Buddy’s date is now mentioned by name, so we can deduce that the actor is Greta Granstedt in one of her few roles that actually has a name. The character she made a habit of playing, according to the IMDb, was “minor role,” occasionally branching out into “extra” or “blonde.” And she kept this up for 29 years. Also at the IMDb, a Jim Kalafus supplies some exciting biographical detail for Greta ~
“Greta Granstedt was the San Francisco room-mate of explorer Bessie Hyde, who vanished, under mysterious circumstances, along with her husband Glen, while attempting to become the first couple to navigate the length of the Grand Canyon solo. Miss Granstedt’s parents were aboard the liner San Juan, which sailed between San Francisco and Los Angeles, when she sank less than three minutes after colliding with a tanker. Mr. Granstedt survived, his wife did not. According to the newspapers, they were en route to L.A. to visit with their actress daughter when they were caught up in the August 1929 disaster.”

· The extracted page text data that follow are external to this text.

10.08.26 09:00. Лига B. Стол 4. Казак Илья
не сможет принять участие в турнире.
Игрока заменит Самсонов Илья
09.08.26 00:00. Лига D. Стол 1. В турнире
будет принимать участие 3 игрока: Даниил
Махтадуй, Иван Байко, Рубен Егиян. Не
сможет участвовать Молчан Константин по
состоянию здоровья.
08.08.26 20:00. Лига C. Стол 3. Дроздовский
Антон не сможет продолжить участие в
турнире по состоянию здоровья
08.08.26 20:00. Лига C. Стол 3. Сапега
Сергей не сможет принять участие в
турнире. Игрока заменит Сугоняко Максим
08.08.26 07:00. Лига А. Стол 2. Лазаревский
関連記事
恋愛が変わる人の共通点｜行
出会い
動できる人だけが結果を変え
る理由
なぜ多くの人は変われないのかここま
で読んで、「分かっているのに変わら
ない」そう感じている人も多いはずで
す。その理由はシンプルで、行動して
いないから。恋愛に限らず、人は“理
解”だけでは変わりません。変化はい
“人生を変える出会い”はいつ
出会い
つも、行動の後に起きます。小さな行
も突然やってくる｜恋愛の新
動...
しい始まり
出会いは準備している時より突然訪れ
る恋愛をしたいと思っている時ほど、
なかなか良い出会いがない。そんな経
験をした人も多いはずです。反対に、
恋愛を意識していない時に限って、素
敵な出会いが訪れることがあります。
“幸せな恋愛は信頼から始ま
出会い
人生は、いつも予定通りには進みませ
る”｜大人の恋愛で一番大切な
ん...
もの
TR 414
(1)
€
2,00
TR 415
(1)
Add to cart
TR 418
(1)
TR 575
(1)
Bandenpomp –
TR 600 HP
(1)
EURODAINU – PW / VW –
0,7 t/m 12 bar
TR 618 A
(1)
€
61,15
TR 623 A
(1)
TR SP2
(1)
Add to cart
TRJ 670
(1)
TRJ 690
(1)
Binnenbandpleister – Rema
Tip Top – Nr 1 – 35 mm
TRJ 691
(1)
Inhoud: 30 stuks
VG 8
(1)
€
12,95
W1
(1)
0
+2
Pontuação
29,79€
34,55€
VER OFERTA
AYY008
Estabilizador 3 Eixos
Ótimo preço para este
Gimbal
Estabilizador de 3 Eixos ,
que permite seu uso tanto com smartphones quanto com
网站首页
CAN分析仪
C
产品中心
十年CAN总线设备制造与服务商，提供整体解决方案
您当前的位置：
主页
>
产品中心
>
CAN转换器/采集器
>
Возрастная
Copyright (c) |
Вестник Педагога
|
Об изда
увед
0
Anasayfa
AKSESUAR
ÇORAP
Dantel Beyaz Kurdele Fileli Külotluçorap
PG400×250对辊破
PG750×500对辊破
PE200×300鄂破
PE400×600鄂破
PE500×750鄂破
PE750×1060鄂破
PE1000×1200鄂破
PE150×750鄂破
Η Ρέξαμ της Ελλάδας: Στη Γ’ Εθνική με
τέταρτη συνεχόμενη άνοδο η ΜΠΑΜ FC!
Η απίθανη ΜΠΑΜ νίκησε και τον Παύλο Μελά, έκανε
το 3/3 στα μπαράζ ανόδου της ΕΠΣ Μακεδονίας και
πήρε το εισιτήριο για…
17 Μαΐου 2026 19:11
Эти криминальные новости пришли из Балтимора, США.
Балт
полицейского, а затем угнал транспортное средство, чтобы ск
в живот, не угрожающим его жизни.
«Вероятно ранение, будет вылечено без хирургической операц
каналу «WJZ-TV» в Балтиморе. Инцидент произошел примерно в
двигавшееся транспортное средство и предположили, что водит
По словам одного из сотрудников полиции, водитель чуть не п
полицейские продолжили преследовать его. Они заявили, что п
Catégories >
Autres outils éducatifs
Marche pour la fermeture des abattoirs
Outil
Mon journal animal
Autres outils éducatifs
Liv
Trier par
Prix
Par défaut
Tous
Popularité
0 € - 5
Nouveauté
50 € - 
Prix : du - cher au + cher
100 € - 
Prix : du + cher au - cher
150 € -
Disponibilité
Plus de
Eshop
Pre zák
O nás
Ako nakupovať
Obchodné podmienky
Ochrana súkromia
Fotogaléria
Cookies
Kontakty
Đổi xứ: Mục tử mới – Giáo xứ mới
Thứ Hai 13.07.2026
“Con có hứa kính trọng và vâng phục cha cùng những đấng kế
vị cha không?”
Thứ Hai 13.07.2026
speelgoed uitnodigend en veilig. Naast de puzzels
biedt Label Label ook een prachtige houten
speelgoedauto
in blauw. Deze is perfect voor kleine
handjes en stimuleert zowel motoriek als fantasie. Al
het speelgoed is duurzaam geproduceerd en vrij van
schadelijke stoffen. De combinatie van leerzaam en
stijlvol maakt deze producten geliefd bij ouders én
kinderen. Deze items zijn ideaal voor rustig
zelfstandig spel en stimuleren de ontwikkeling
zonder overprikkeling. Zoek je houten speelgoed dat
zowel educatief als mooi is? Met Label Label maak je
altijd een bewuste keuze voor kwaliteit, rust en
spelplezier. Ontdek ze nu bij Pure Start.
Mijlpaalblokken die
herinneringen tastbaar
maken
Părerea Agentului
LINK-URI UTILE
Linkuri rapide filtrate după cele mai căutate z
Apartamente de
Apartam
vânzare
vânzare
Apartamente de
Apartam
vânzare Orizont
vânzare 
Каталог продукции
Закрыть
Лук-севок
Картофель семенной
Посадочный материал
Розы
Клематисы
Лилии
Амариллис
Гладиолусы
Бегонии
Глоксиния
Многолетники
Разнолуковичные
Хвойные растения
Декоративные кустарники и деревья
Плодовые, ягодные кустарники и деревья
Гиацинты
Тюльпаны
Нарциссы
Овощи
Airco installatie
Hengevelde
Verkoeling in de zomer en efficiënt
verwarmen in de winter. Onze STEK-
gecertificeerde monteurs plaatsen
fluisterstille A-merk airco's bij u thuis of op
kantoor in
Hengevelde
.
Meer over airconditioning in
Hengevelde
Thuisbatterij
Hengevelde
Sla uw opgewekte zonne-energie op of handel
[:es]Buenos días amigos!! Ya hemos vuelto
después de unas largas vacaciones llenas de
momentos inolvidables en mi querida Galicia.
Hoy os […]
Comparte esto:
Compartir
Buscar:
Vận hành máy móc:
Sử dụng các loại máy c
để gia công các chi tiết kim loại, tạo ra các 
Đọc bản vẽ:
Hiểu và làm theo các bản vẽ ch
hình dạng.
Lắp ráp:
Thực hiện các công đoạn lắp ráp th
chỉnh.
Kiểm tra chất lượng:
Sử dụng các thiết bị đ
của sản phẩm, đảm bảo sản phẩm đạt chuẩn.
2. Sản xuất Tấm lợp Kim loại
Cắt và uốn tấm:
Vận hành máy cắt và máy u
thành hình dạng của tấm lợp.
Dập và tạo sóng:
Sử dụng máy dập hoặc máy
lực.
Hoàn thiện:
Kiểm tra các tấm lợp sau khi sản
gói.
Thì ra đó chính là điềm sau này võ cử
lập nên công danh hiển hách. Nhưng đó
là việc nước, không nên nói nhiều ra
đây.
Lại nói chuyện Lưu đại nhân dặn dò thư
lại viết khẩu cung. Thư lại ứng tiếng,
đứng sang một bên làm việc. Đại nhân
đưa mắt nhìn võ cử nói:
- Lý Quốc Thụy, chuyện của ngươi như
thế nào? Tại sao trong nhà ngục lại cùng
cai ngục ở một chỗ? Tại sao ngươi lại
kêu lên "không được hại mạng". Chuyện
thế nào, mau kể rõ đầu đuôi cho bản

So that disaster happened the very year CLOSE HARMONY was released. We don’t know if Greta is smiling through her tears as she plays this very scene.
Greta in something else.
“Ain’t you glad you got me here all alone?” asks Oakie, suddenly, so we’re somewhere else, but not far away — we can still hear music. So I’m guessing he and Nancy have passed noiselessly through the French windows and are maybe out on some rooftop under the moonlight. Moonlight itself makes no sound, unless it sounds like Jack Oakie. I guess that’s possible. Just as, in colour movies, moonlight is portrayed as being blue, when in fact it is colourless and so dim as to render everything else colourless too, perhaps a similar convention existed in early talkies: whenever there’s moonlight, dub in some dialogue from Jack Oakie. So my impression that Oakie is in this scene in person may be a misapprehension. Perhaps Nancy is talking to the moon.
“Gee, it must be great to play on Broadway,” says Nancy, which doesn’t clear things up any. I mean, you could equally well say that to the moon as you could to Jack Oakie. If anything, the moon seems a more plausible listener. Nancy now gets her interlocutor to bad-mouth the character played by Richard “Skeets” Gallagher, Oakie’s musical partner. So I’m starting to think he’s not the moon. I don’t see why the moon would have a strong opinion on Skeets. I’m also visualising Skeets listening in on this, his face aflame, ears incandescent. I think such a thing was well within his range as an actor, and if not, well, *I’m* the one visualising this picture now, so I can easily render him capable of furious jealousy worthy of Othello. Though I don’t know if he would find it more natural to project such emotion at jack Oakie or at the moon. It may be there’s no real difference.